Haubner: Schulen können ab Herbst Sportvereine mit der Freizeitbetreuung der Schüler beauftragen

Mit dem 80 Mio. Euro-Paket für die Ganztagsbetreuungsformen wird die Kooperation Verein-Schule auf ganz neue Beine gestellt

Wien (OTS) - Mit dem heutigen Beschluss des Unterrichtsausschusses bekommt die Qualität der Nachmittagsbetreuung eine gänzlich neue Dimension, da die Ganztagesbetreuungsmodelle im Bereich Freizeit massiv ausgebaut werden.

"Mit der Vereinbarung zwischen Bund, Ländern und Gemeinden stehen den Pflichtschulen bereits im Schuljahr 2011/2012 70 Mio. Euro für den Aufbau einer Freizeitbetreuung an den Schulen zur Verfügung. Dabei ist vorgesehen, dass erfahrene Partner wie Sportvereine oder Musikschulen aktiv mit den Schulen in der Freizeitbetreuung zusammenarbeiten", freut sich Sportunion-Präsident Abg.z.NR Peter Hauber über den heutigen wichtigen Schritt für die Sportvereine.

Die Volks- und Hauptschulen erhalten dabei für neu geschaffene Gruppen ab 12 SchülerInnen an den Schulen bis zu 8.000 Euro pro Schuljahr, mit denen sie Partner wie den örtlichen Sportverein mit einer Bewegungsbetreuung beauftragen können.
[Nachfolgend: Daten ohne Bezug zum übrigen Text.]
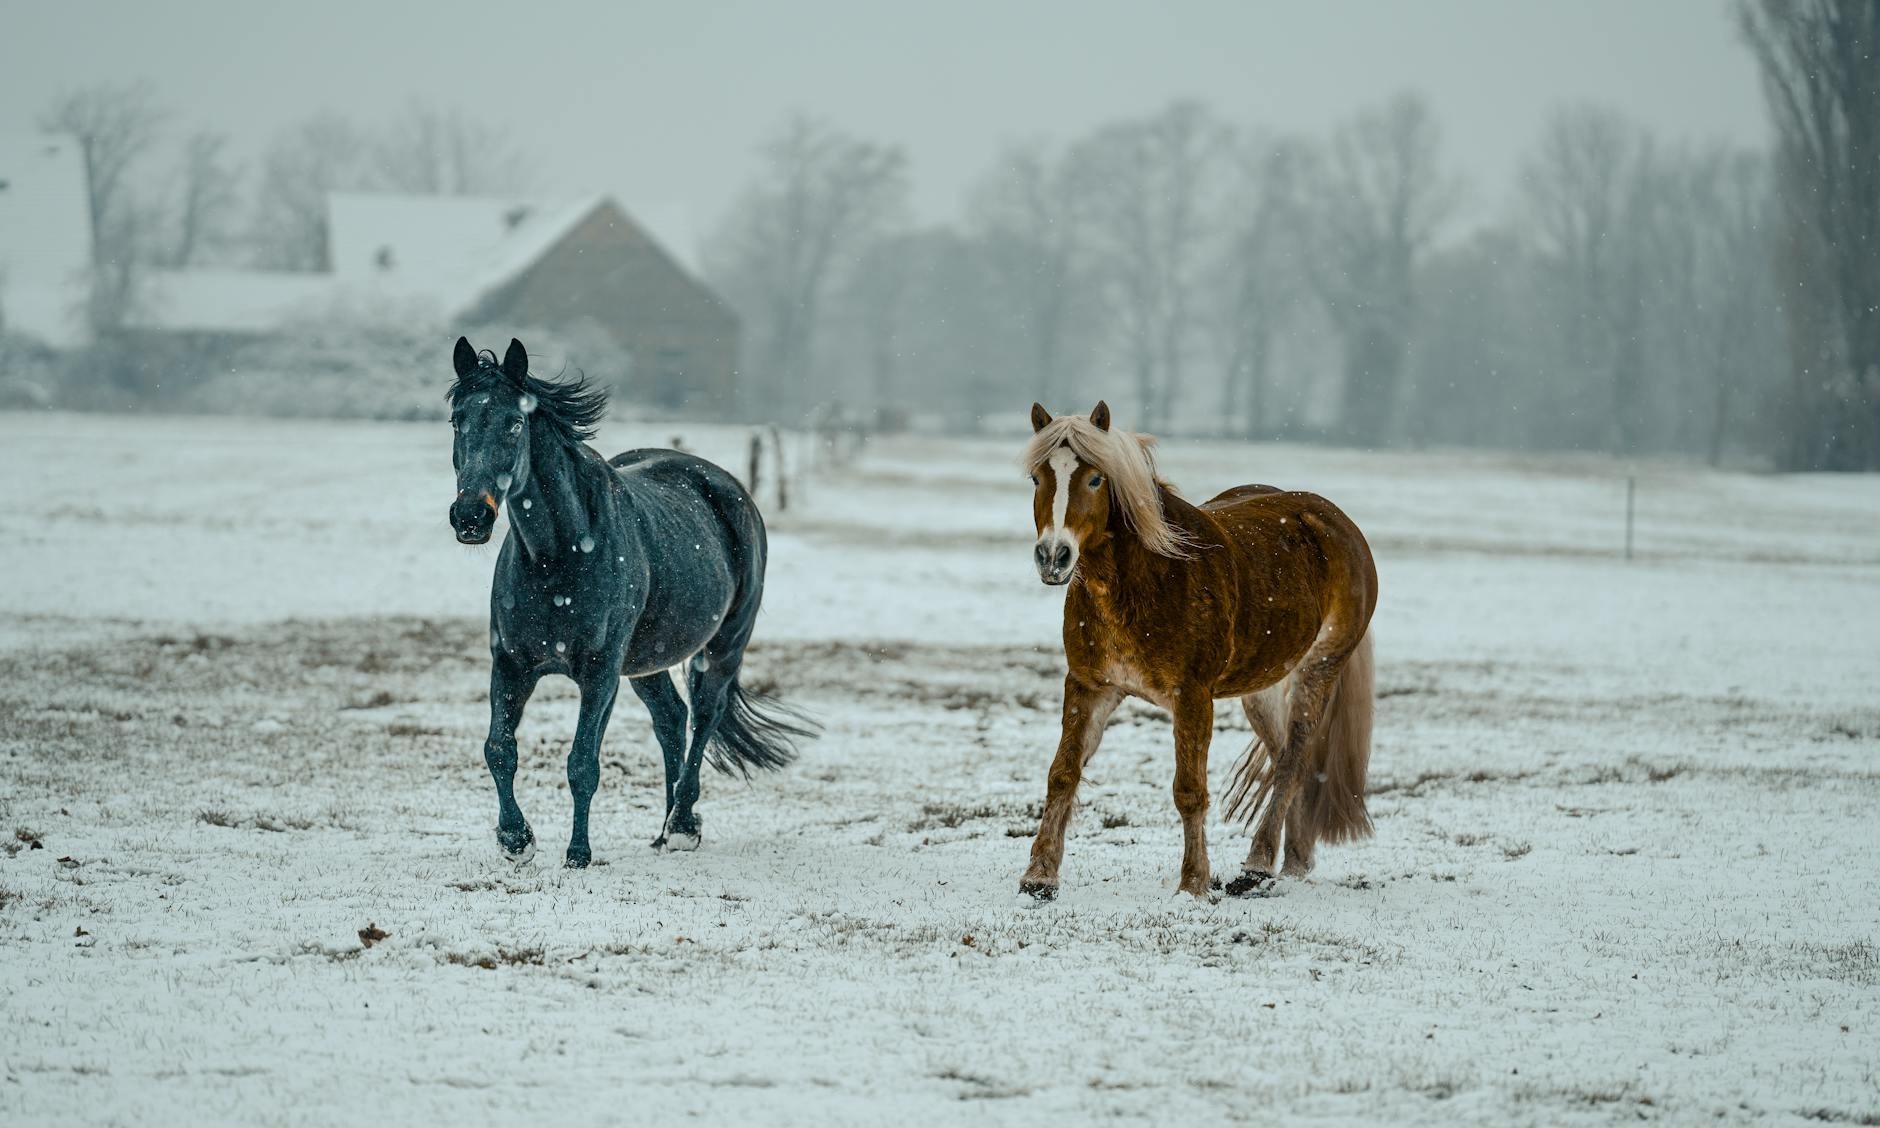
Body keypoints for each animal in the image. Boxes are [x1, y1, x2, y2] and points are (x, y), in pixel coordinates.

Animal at [445, 336, 815, 867]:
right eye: (458, 421)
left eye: (514, 422)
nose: (471, 516)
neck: (556, 559)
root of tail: (727, 486)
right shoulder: (512, 664)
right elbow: (499, 749)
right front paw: (516, 840)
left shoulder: (600, 672)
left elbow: (582, 762)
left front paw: (578, 853)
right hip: (646, 661)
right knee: (671, 719)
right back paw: (663, 830)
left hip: (723, 647)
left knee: (704, 716)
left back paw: (681, 825)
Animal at [1017, 401, 1378, 900]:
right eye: (1037, 478)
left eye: (1094, 479)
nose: (1053, 557)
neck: (1144, 578)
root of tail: (1339, 524)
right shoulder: (1091, 686)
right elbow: (1062, 773)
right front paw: (1039, 876)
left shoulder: (1191, 696)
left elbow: (1189, 790)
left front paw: (1192, 884)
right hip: (1262, 688)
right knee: (1287, 756)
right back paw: (1294, 861)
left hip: (1319, 668)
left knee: (1293, 758)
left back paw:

Voraussetzung ist, dass der vom Verein eingesetzte Übungsleiter die ab Herbst neu angebotene Ausbildung zum Freizeitpädagogen absolviert.

Damit wird eine langjährige Forderung des organisierten Sports nach der Schaffung einer Grundlage für die Zusammenarbeit zwischen Verein und Schule am Nachmittag erfüllt. Durch das Arbeitspaket 2011-2013 der Bundesregierung werden auch die notwendigen Mittel dafür bereit gestellt.

Bereits mit September 2011 startet die neu geschaffene Ausbildung zum Freizeitpädagogen an allen neun Pädagogischen Hochschulen in Österreich. Die Teilnehmer können dabei bereits parallel zur Absolvierung des Lehrgangs an den Schulen tätig werden. Die Ausbildung umfasst fachliche Kenntnisse und Fertigkeiten in den Bereichen Sport und Bewegung, musische und kreative Angebote sowie pädagogische und didaktische Inhalte.

"Gerade die SPORTUNION hat mit ihrer Schwerpunktsetzung auf das Thema "Schule und Sport" durch das Projekt UGOTCHI und durch intensive Verhandlungen mit den Verantwortlichen in Bund und Ländern in den letzten Jahren massive Überzeugungsarbeit für die Bedeutung einer Einbindung der Vereine in die Nachmittagsbetreuung geleistet. Davon sollen jetzt insbesondere die Kinder profitieren, die bisher noch nicht den Weg zum Verein gefunden haben und die jetzt den Spaß und die Freude am Sport entdecken werden", beschreibt Haubner eine Hauptzielsetzung der Bewegungsbetreuung.

Die Sportvereine und -verbände sind jetzt gefordert, für die Schulen entsprechend attraktive Angebote zu entwickeln und ihre Übungsleiter und Trainer als Freizeitpädagogen zu qualifizieren. "Vorhandene Qualifikationen müssen dabei möglichst weitgehend angerechnet werden", fordert Peter Haubner abschließend unter Verweis auf die Ausbildungen der Bundessportakademien, der Sportverbände und das "Fit für Österreich"-Qualitätssiegelsystem.